▸ EXERCISE DESCRIPTION:
Below are some entries. Repeat exactly the lines from the one with "## Troubleshooting" through the one with "Errors may occur during Dev", and only those.

▸ EXCERPTED RECORDS:
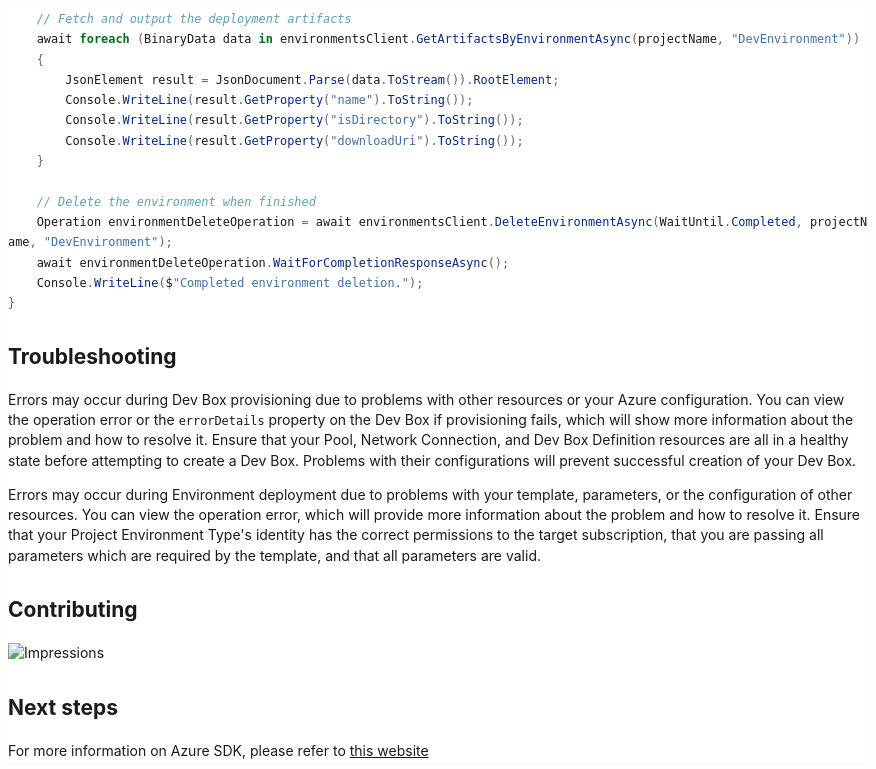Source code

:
 ```C# Snippet:Azure_DevCenter_Environment_Scenario
    // Fetch and output the deployment artifacts
    await foreach (BinaryData data in environmentsClient.GetArtifactsByEnvironmentAsync(projectName, "DevEnvironment"))
    {
        JsonElement result = JsonDocument.Parse(data.ToStream()).RootElement;
        Console.WriteLine(result.GetProperty("name").ToString());
        Console.WriteLine(result.GetProperty("isDirectory").ToString());
        Console.WriteLine(result.GetProperty("downloadUri").ToString());
    }

    // Delete the environment when finished
    Operation environmentDeleteOperation = await environmentsClient.DeleteEnvironmentAsync(WaitUntil.Completed, projectName, "DevEnvironment");
    await environmentDeleteOperation.WaitForCompletionResponseAsync();
    Console.WriteLine($"Completed environment deletion.");
}
```

## Troubleshooting

Errors may occur during Dev Box provisioning due to problems with other resources or your Azure configuration. You can view the operation error or the `errorDetails` property on the Dev Box if provisioning fails, which will show more information about the problem and how to resolve it.
Ensure that your Pool, Network Connection, and Dev Box Definition resources are all in a healthy state before attempting to create a Dev Box. Problems with their configurations will prevent successful creation of your Dev Box.

Errors may occur during Environment deployment due to problems with your template, parameters, or the configuration of other resources. You can view the operation error, which will provide more information about the problem and how to resolve it.
Ensure that your Project Environment Type's identity has the correct permissions to the target subscription, that you are passing all parameters which are required by the template, and that all parameters are valid.

## Contributing


[style-guide-msft]: https://docs.microsoft.com/style-guide/capitalization
[style-guide-cloud]: https://aka.ms/azsdk/cloud-style-guide

![Impressions](https://azure-sdk-impressions.azurewebsites.net/api/impressions/azure-sdk-for-net/sdk/devcenter/Azure.Developer.DevCenter/README.png)

## Next steps

For more information on Azure SDK, please refer to [this website](https://azure.github.io/azure-sdk/)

▸ RESULT BELOW:
## Troubleshooting

Errors may occur during Dev Box provisioning due to problems with other resources or your Azure configuration. You can view the operation error or the `errorDetails` property on the Dev Box if provisioning fails, which will show more information about the problem and how to resolve it.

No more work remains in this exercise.